Was werden Sie davon in die Zukunft mitnehmen?
Dani Burg: Ich glaube, ich werde künftig meinen Terminkalender etwas weniger füllen und mir bewusst mehr entschleunigte Phasen gönnen.
Marianne Keusch: Das entschleunigte Leben hat mich im Positiven dazu gebracht, dass für mich das lokale und nachhaltige Leben wieder wichtiger wurde. Ich freue mich auf Kontakte und Begegnungen in der Familie und mit Freunden und nehme mir vor, diese vermehrt und besser zu pflegen.
Rolf Keusch: Was nehme ich mit?

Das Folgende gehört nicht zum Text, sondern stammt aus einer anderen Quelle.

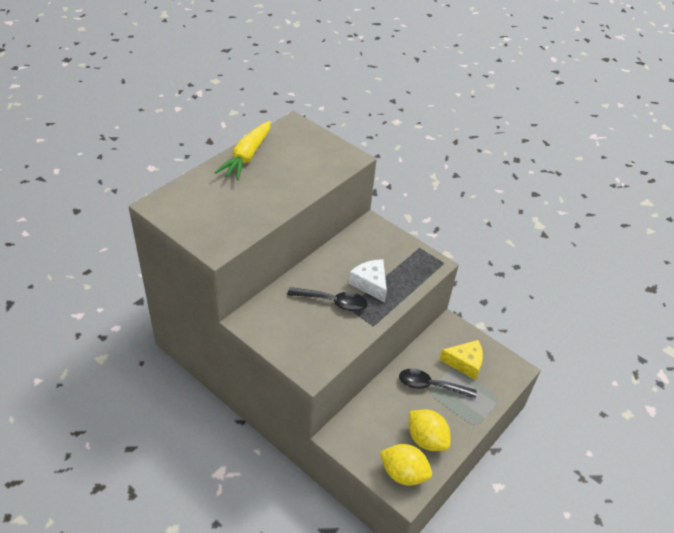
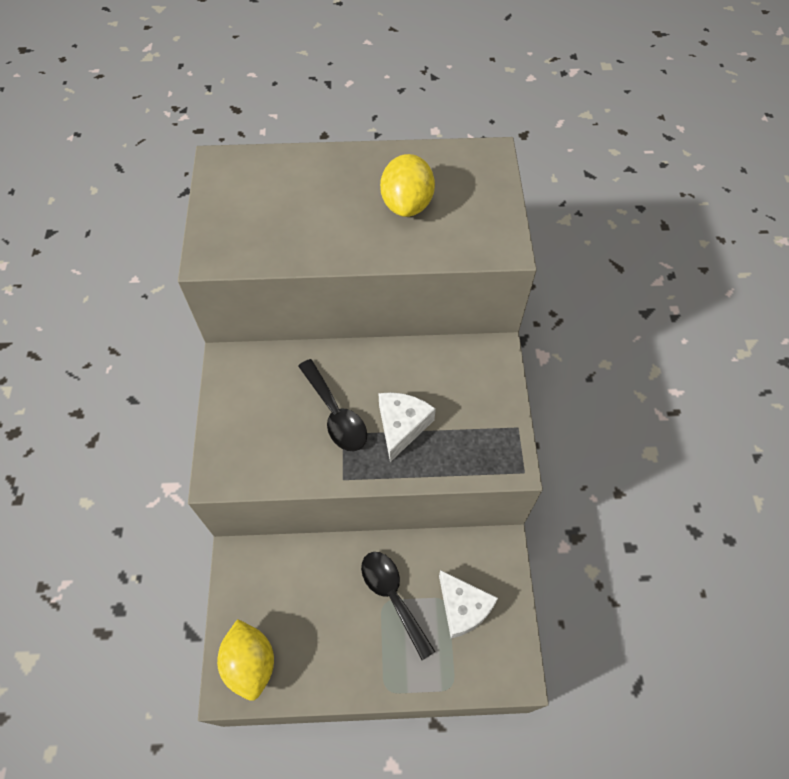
camera: 50 degrees right, 15 degrees up
(247, 156) = (382, 164): yellow carrot -> none
(426, 439) = (316, 651): yellow lemon -> yellow lemon (407, 204)
(465, 363) = (463, 608): yellow cheese -> white cheese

Eine Erinnerung an eine Sonnenfinsternis – die hoffentlich bald vorbeigeht.
Mara Hilfiker: Ich werde die Beziehungen, die mir wichtig sind, aktiver und eingehender pflegen, mir Zeit nehmen dafür und noch besser auf die Balance zwischen beruflichem Engagement und privatem Leben achten.
Was wünschen Sie Ihren Schülerinnen und Schülern?

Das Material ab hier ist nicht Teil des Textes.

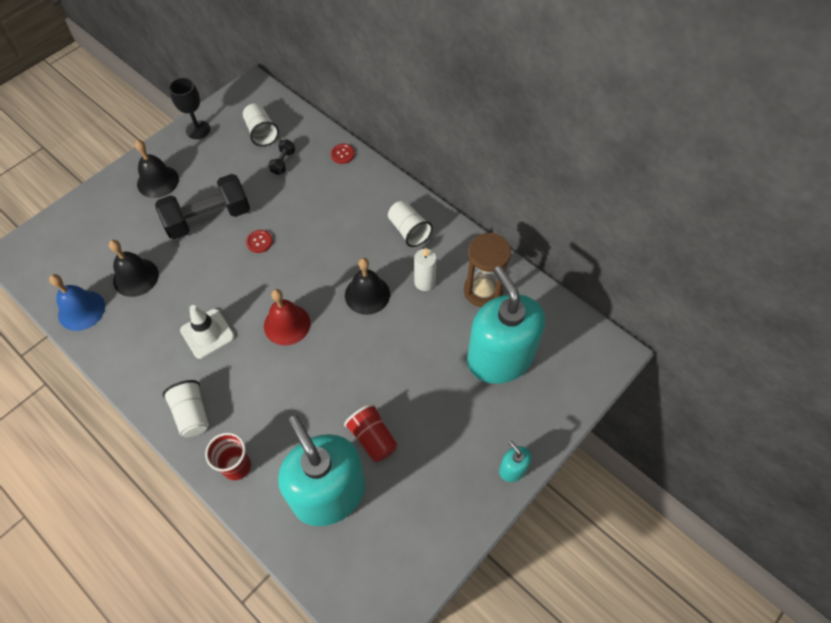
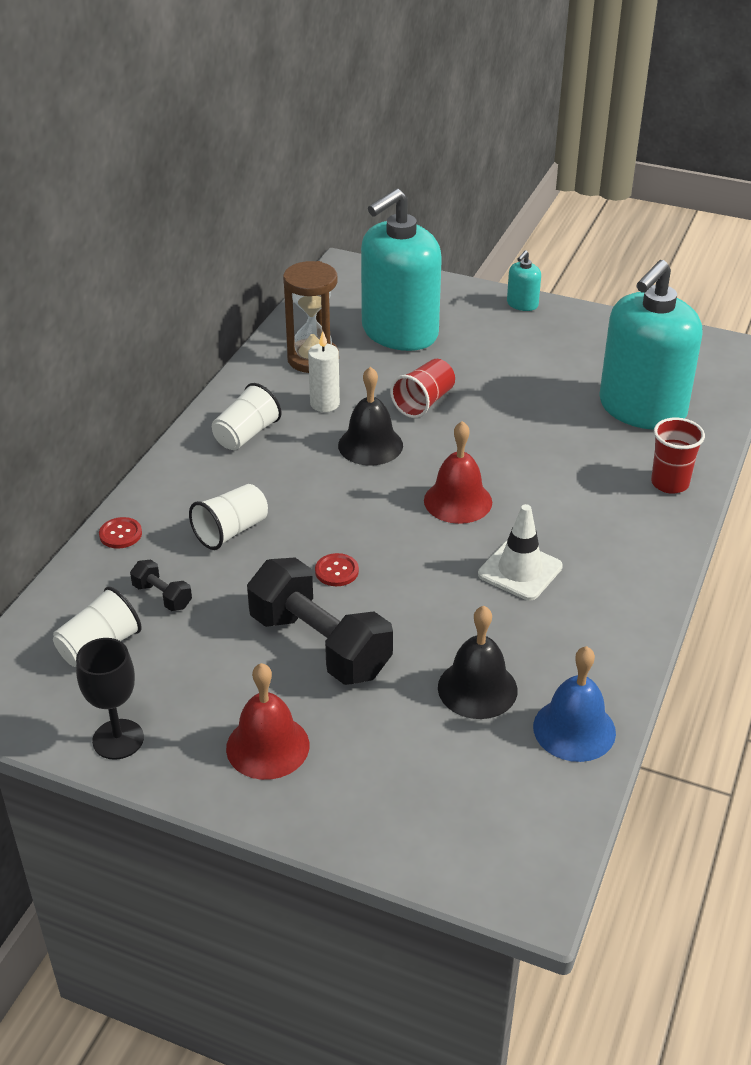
camera: 110 degrees left, 20 degrees down
(158, 181) = (267, 746): black bell -> red bell
(192, 414) = (639, 543): white cup -> white cup (231, 531)
(283, 162) = (162, 596): black dumbbell -> black dumbbell turned 45 degrees clockwise
(373, 438) = (558, 395): red cup -> red cup (424, 402)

Marianne Keusch: Die Schülerinnen und Schüler mögen mit grossem Selbstvertrauen aus dieser Krise herauskommen, mit dem Gefühl, wir haben es geschafft, in eigener Verantwortung Aufgaben, Aufträge zu erledigen und unser Bestes zu geben. Eine solche Situation gab es noch nie. Alle, die gestärkt da rauskommen, sind bereit, schwierige Situationen zu meistern. Es gibt ein Sprichwort dazu: «Nicht für die Schule lernen wir, sondern für das Leben.» Eine Aussage, die wahrscheinlich gerade jetzt nicht nur eine Floskel ist. Ich wünsche ihnen auch, dass sie den Unterricht nach der Krise mit etwas anderen Augen ansehen, mehr Freude an den Schulstunden haben und sich freuen, wieder im Klassenverband zu arbeiten.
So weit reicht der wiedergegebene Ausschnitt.